La difficulté que présente la sollicitation de rue est surtout celle de sa visibilité. Nous recevons des plaintes à ce sujet, ce qui donne nécessairement lieu à une application plus rigoureuse de la loi. Et le problème de la violence faite aux prostituées concerne surtout celles qui sont dans la rue, et qui sont sans doute celles qui sont assassinées, parce qu'elles courent un plus grand risque d'être victimisées.
Donc, à cet égard, les bonnes corrélations sont faite et la loi sur la sollicitation de rue est appliquée de façon plus rigoureuse. Disons que l'application de l'article 213, par rapport à l'article 210, est plus rigoureuse. C'est utile dans un sens, mais à part la question des enquêtes qui sont menées sur ces assassinats et le moyen de faire disparaître ce problème, pour moi, nous sommes confrontés à une question beaucoup plus vaste. Au fond, ce n'est pas l'application de la loi qui est en cause. Si des mesures de répression sont prises en vertu de l'article 213, c'est à la suite du dépôt de plaintes. Mais comment régler ce problème dans les régions éloignées? Si vous vous trouvez dans un endroit éloigné, vous êtes moins bien protégée, et donc un type peut vous emmener quelque part en voiture et vous assassinez après.
Mme Libby Davies: Oui, justement.
Mme Lucie Angers: Voilà un problème auquel il faut s'attaquer. Mais en l'occurrence, c'est surtout l'aspect social du problème qui prime—c'est-à-dire, pourquoi êtes-vous dans la rue, au lieu d'être dans une maison? Au fond, ce n'est pas vraiment un problème d'application, à mon avis.
La présidente: Merci, madame Davies. Nous n'avons plus de temps. À mon avis, nous devons nous-mêmes en comité faire une analyse importante de la question.
Madame Torsney, avez-vous eu l'impression d'avoir bien profité de l'occasion qui se présentait en posant votre question?

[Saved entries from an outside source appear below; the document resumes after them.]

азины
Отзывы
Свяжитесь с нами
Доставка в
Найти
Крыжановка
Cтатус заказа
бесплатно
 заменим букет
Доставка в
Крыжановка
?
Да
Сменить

Mme Paddy Torsney: Nos témoins ont soulevé toutes une série de questions—entre autres, celle des régions éloignées ou des zones industrielles qui sont utilisées et qui sont beaucoup moins sûres que les rues de nos villes. Dans notre région, nous avons constaté que les personnes qui n'avaient pas de statut étaient manipulées par les gros méchants—et on s'est demandé comment on pourrait s'attaquer avec vigueur à ce problème. Les gens ont l'impression de ne pouvoir en parler et craignent de faire l'objet d'actes vraiment violents.

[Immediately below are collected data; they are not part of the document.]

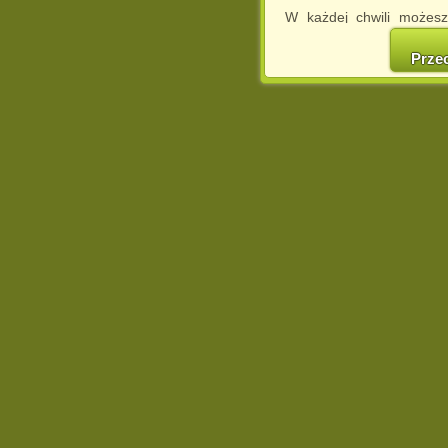
W każdej chwili możesz
cookies w swojej przeglą
w naszej Pol
Prze
http://chomikuj.pl/Polity
Jednocześnie informuje
może spowodować ogr
Chomikuj.pl.
W przypadku braku twojej
prosimy o opuszczenie se
Wykorzystanie plików c
(dostosowanie reklam do
działań marketingowych).
Wyrażenie sprzeciwu spo
będzie dopasowana do Tw
wyświetlona przypadkowo
Istnieje możliwość zmian
sposób uniemożliwiając
urządzeniu końcowym. M
dokonując odpowiednich
internetowej.
Pełną informację na 
http://chomikuj.pl/Polity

À mon avis, ce sont ces groupes-là que nous devons décider d'inviter à comparaître devant le comité, et peut-être devrions-nous aussi inviter nos témoins du ministère de la Justice à revenir à définir des théories.
La présidente: Merci infiniment. La discussion a été extrêmement intéressante. Merci.
Je voudrais donc suspendre les travaux du comité pendant deux minutes; nous pourrons ensuite décider si nous voulons nous réunir à huis clos pour discuter de questions internes.